Event: NOMOCRAT: A Maltese corpus collection tool using an OCR
Date: Friday 12 December 2025
Time: 12:00 - 13:00
Venue: Gateway Building Room 256
There is a need for larger and more balanced corpora of Maltese text. A lot of the readily available digital Maltese text is in PDF format, but extracting digital text from PDFs presents numerous challenges as PDFs are not designed to represent text in a data friendly way but for visual consumption and printing. When extracting text naively from a PDF, headers, footers, footnotes, and figure captions interrupt the main text in the page, since this is not stored separately from these other text elements. Some PDFs make things even worse by being simply scans of printed pages with no copyable text available, or by replacing Maltese characters with other characters that get disguised using special fonts.

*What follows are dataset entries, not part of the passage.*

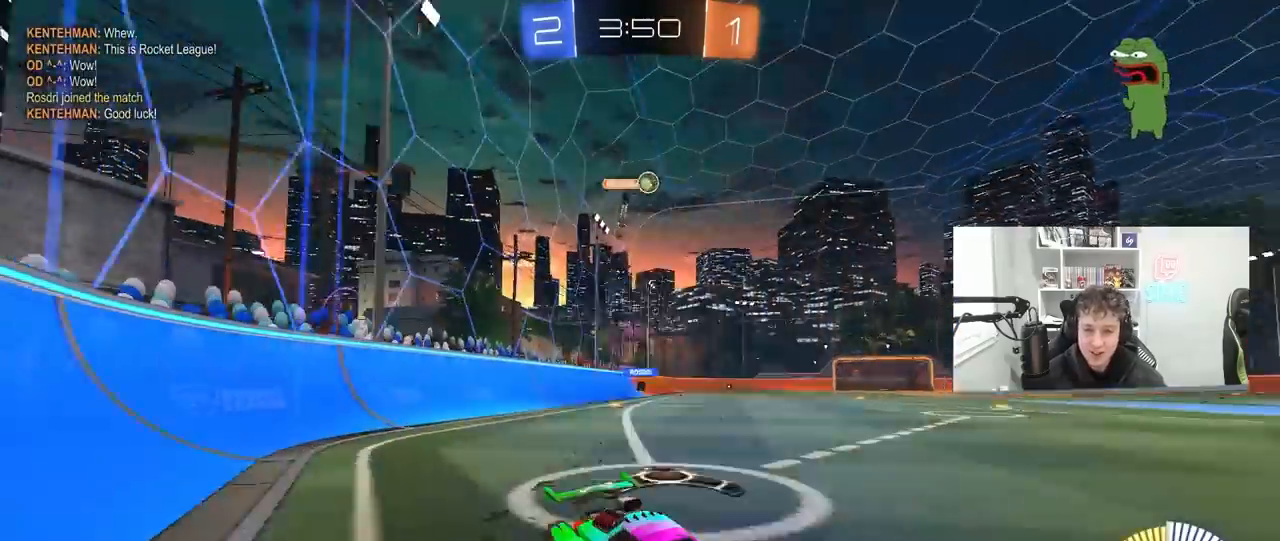
{"keys": ["a", "w"], "mouse": ["left"], "mouse_move": "still", "events": [[167, "a", "down"], [467, "mouse_left", "down"]]}
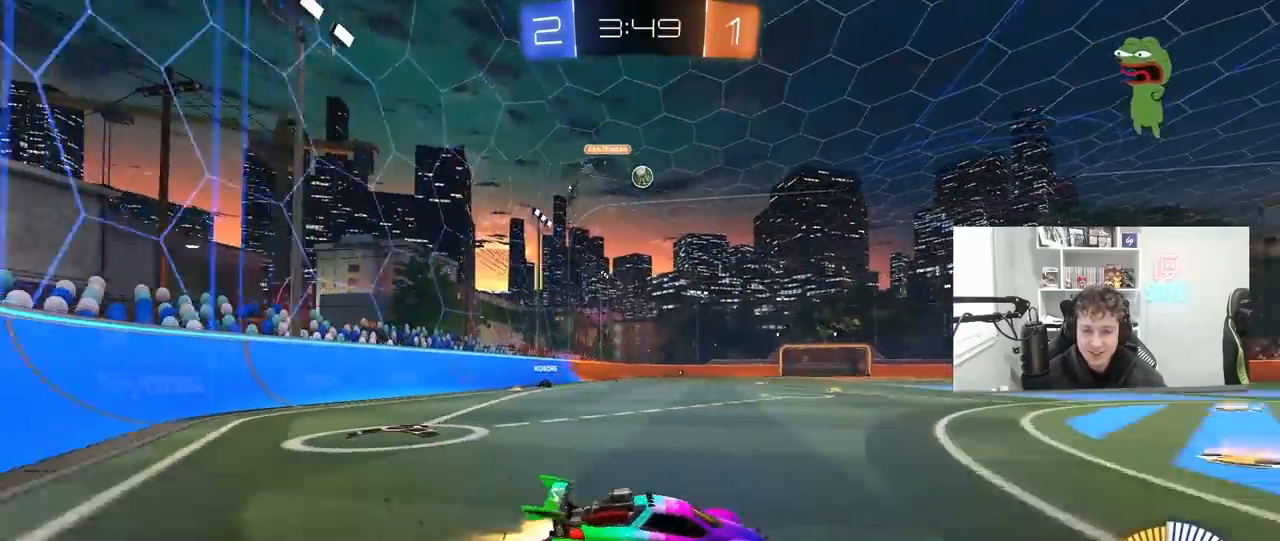
{"keys": ["a", "w"], "mouse": ["left"], "mouse_move": "down-left", "events": [[133, "a", "up"], [367, "a", "down"]]}
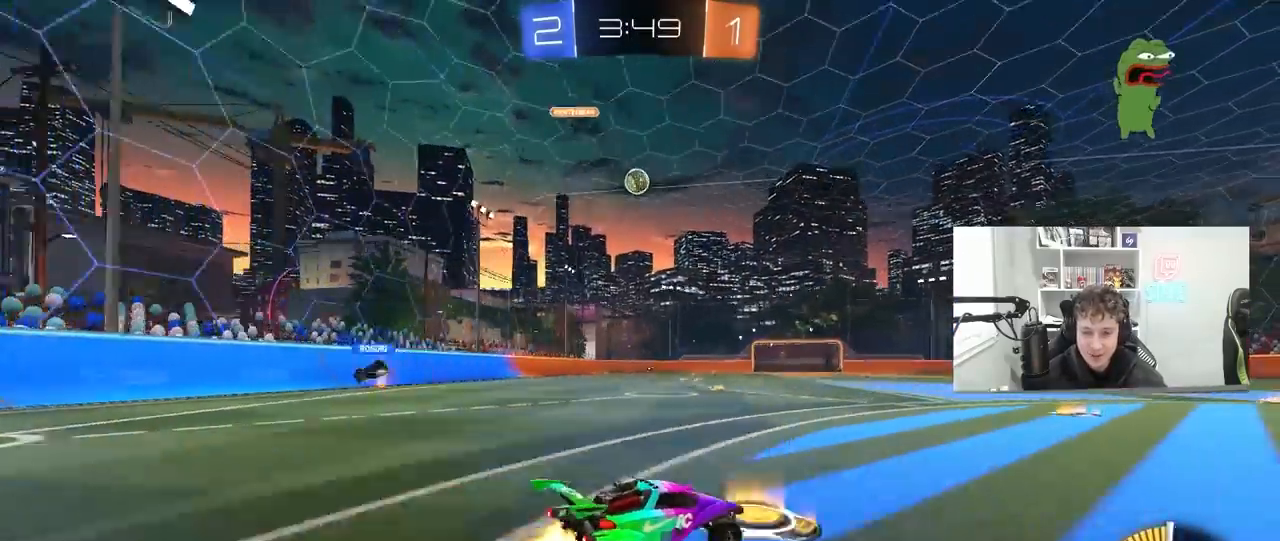
{"keys": ["a", "w"], "mouse": [], "mouse_move": "still", "events": [[33, "a", "up"], [267, "mouse_left", "up"], [333, "d", "down"], [467, "a", "down"], [467, "d", "up"]]}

While languages with a large amount of online text, like English, can get away with this noise, the small amounts of available Maltese texts need to be handled with precision to avoid wasting data. To solve this, the NOMOCRAT project aims to create a Maltese page layout analyser and a Maltese OCR. A layout analyser automatically detects the different text elements in a page, allowing one to focus only on the main text of the page, while an OCR automatically transcribes what is on the page visually rather than relying on the digital text within the PDF. In this talk, Dr Marc Tanti shall describe the progress of this project.